Yotta, its smaller, sometimes unprofitable child, supplies asset management software as a cloud-based service, primarily to local authorities. They use Yotta to catalogue and maintain assets like streetlights.

Yotta once made good profits surveying highway assets using vans equipped with cameras but it pivoted to focus on the software it had developed to manage the data it was collecting and sold off the surveying side.

I think it’s fair to say it never fulfilled its promise, which the company said extended beyond highways and local authorities into industry and utilities and internationally.

Yotta’s profitability dwindled and in 2019 and 2020 it made a loss. In 2021, pre-tax profit was less than £1 million, which makes Yotta’s price of £52 million remarkable (in a good way for Oxford Metrics shareholders).

The announcement could hardly have been worded more enticingly for a strategy geek like me:

The sale not only delivers significant value for Oxford Metrics’ shareholders in the near term but also brings increased clarity and focus to the Group’s stated five-year growth plan. This plan, targeted at growing revenue by 2.5x and returning the Group to 15% Adjusted PBT margins by the end of the plan, can now be undertaken with one core technology stack, unlocking greater operational leverage. The sale also brings greater coherence to the Group’s end markets, each of which is underpinned by structural growth drivers.

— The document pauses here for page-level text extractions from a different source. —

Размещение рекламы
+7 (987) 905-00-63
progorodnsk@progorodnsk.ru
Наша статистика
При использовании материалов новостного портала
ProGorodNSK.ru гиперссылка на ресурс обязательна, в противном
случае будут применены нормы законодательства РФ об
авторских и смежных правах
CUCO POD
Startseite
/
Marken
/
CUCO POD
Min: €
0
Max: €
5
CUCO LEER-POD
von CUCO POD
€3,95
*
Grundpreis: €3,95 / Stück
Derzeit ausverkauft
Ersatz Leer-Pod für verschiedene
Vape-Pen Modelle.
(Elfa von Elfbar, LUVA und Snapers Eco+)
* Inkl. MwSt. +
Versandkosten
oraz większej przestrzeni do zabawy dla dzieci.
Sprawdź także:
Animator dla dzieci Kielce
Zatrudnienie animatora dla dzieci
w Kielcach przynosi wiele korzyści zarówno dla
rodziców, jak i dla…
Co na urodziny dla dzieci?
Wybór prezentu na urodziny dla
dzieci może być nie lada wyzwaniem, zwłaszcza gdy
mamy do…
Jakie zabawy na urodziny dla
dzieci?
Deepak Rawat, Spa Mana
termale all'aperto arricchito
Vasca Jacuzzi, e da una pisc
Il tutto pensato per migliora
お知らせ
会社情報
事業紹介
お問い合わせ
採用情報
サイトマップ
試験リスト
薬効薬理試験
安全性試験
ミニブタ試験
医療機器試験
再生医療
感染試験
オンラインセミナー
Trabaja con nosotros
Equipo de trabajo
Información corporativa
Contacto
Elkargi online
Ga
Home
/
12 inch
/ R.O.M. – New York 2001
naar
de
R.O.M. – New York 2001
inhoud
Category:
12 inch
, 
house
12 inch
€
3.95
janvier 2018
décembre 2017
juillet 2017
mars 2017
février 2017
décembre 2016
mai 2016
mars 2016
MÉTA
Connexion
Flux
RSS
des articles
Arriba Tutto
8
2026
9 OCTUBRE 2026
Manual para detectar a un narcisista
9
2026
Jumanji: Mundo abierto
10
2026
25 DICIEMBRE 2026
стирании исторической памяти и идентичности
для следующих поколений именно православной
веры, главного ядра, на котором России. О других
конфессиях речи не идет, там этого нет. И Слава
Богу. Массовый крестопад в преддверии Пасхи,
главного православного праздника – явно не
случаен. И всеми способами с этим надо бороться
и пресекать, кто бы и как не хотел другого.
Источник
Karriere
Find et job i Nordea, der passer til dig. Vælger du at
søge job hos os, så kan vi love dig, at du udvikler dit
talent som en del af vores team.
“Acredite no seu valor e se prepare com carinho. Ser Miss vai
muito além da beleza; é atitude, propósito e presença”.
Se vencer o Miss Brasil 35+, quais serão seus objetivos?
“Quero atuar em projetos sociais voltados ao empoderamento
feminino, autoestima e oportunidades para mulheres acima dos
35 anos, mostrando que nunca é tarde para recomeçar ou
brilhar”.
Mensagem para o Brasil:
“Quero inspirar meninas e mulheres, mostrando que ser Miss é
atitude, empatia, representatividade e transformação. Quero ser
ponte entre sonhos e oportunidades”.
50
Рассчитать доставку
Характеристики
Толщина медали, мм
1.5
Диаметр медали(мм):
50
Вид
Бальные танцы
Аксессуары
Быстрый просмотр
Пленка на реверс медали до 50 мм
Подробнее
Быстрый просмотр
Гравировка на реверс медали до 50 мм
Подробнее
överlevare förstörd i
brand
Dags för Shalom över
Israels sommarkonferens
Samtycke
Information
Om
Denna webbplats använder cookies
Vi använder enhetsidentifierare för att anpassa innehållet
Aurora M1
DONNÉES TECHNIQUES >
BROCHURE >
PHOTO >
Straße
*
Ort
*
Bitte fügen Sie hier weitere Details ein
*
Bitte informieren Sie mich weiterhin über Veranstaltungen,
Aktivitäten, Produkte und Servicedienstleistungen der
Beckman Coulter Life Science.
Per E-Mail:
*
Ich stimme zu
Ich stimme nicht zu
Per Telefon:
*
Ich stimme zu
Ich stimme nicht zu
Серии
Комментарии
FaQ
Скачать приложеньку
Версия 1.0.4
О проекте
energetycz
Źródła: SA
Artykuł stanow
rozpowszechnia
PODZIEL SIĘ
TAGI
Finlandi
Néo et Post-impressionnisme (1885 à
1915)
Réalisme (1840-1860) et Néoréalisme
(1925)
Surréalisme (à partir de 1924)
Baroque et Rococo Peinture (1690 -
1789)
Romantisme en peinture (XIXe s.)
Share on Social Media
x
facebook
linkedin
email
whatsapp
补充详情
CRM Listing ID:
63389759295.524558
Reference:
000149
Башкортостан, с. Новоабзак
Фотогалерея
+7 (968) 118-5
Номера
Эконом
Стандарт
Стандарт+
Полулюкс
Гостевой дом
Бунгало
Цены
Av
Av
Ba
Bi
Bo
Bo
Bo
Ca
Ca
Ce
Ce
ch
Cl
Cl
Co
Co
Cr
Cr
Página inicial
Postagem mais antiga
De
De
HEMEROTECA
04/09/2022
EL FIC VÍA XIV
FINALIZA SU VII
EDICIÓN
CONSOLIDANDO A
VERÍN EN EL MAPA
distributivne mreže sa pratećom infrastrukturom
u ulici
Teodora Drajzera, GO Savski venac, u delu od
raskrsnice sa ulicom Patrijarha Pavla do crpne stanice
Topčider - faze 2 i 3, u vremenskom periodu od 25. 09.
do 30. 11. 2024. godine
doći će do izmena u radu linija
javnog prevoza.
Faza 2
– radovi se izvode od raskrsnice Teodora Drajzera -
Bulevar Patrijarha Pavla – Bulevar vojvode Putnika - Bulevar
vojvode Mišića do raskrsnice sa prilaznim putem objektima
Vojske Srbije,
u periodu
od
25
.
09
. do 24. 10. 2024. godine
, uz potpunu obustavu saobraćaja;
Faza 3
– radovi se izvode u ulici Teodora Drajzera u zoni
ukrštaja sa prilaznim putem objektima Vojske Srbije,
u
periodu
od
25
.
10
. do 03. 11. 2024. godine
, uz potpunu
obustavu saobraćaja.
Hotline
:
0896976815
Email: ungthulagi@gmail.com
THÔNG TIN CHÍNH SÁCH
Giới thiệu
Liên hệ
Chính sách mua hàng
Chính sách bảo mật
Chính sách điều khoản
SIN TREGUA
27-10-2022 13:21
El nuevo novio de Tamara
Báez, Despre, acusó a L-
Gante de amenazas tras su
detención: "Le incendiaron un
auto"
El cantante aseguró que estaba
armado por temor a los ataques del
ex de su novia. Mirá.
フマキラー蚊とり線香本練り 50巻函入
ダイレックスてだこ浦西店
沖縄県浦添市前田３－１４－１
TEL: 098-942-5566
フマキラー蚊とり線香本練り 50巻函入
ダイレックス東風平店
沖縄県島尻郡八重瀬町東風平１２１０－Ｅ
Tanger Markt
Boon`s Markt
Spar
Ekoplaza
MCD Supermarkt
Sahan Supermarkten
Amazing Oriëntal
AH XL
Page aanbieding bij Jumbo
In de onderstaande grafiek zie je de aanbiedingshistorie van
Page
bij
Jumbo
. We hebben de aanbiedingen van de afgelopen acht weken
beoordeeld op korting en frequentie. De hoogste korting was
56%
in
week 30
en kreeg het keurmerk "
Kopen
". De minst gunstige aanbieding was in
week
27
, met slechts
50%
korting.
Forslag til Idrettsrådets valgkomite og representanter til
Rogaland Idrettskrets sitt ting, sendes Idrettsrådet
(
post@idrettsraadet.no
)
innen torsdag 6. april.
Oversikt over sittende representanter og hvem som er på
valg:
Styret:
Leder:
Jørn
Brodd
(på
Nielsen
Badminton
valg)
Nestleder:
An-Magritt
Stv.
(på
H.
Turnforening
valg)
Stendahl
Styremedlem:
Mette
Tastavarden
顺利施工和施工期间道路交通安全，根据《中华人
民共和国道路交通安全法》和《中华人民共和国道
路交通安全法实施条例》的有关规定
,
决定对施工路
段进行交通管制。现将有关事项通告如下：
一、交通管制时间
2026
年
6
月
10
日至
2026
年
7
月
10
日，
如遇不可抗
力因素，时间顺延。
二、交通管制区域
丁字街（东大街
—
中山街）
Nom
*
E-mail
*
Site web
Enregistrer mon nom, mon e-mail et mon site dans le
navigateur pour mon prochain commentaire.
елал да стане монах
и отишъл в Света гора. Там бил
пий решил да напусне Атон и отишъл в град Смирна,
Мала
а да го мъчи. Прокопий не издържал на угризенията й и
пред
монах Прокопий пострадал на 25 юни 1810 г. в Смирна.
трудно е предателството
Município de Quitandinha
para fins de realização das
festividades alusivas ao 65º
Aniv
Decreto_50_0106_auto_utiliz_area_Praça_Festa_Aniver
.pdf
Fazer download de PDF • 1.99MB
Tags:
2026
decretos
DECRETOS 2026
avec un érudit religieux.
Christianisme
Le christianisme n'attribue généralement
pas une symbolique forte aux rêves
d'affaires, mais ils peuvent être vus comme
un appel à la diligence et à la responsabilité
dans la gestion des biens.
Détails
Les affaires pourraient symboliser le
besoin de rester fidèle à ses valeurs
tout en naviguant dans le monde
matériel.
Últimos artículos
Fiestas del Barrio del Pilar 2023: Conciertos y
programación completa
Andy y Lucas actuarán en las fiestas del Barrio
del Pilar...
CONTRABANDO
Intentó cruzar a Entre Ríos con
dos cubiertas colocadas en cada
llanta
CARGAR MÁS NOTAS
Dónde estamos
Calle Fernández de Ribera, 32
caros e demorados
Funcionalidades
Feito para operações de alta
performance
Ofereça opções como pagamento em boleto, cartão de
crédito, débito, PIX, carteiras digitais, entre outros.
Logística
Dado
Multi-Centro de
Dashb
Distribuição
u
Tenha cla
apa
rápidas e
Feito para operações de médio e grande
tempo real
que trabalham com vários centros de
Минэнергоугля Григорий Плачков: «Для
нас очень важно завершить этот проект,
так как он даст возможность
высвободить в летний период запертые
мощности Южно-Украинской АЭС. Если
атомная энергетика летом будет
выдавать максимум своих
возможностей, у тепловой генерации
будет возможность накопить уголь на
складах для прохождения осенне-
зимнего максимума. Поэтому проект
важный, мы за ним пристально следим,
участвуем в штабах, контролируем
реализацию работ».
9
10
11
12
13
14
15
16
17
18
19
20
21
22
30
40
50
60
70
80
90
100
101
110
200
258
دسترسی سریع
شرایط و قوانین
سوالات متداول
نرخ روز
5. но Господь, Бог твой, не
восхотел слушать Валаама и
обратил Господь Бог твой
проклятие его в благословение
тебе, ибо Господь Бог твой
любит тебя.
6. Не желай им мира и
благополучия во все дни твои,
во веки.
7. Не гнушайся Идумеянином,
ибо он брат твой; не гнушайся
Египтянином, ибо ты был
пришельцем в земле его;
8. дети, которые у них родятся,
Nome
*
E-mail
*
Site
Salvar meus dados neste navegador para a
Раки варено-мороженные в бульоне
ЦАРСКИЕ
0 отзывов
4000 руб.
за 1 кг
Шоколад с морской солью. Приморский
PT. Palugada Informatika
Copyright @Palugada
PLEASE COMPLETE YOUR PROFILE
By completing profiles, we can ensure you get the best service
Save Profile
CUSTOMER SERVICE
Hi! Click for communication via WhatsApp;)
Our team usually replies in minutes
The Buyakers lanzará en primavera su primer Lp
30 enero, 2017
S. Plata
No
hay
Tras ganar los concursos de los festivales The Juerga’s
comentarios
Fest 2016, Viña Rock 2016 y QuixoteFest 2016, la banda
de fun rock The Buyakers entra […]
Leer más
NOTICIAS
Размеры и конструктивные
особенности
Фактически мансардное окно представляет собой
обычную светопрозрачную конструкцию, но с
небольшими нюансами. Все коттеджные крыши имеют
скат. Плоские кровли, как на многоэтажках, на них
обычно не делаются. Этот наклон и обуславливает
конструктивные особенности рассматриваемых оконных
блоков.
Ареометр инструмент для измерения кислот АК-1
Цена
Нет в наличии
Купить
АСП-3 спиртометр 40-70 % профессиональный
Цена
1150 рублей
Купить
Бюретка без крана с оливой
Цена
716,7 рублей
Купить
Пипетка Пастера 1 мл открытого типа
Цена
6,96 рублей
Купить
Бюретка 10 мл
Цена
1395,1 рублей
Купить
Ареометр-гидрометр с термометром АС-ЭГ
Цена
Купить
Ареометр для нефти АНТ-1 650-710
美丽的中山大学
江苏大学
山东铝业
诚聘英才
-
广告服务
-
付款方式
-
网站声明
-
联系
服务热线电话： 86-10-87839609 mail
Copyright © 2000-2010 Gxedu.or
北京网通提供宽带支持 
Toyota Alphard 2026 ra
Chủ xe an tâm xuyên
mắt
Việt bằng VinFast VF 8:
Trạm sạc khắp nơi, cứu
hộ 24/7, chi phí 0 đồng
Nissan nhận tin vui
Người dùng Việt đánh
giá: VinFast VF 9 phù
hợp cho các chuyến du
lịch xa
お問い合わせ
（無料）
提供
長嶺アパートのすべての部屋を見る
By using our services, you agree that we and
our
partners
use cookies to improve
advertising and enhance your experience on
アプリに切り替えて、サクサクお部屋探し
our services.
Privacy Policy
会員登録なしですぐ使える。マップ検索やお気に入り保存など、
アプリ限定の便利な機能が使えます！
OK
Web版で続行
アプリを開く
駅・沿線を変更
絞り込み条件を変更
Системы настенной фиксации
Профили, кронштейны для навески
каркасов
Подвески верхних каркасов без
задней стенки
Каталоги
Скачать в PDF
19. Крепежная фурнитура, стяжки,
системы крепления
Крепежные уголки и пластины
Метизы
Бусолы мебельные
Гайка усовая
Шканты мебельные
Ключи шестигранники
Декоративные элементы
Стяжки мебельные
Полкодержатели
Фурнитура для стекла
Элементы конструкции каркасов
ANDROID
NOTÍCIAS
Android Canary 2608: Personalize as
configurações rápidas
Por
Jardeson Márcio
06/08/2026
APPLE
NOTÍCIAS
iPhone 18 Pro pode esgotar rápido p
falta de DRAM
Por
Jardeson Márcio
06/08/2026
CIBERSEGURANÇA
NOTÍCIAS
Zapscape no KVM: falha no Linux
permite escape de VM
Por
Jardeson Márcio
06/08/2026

Source: Regulatory News Service (RNS), 30 May 2022

Let us unpack this statement. The beginning alludes to the windfall that will be invested in growing Vicon now. The end explains how losing Yotta increases Oxford Metrics’ focus. The two businesses had little in common, and certainly not the two most important things: the technology and their customers.

Only the middle of Oxford Metrics’ announcement unsettles me: The five-year plan to grow revenue by 150%.

When management pins its reputation on ambitious revenue targets, there is an incentive to go for broke

One of the ways Oxford Metrics plans to grow is by acquiring businesses to broaden its product range and its technological capabilities. Spending too much on acquisitions is an easy way to boost revenue and a well-known way for a company to go broke.

Diligent acquisitions could improve Oxford Metrics, though, and I would much rather it focus on the business with the most promise.

When the facts change…

When the facts change, I change my mind. Today that means that Oxford Metrics has moved above Luceco in the pecking order of my watchlist.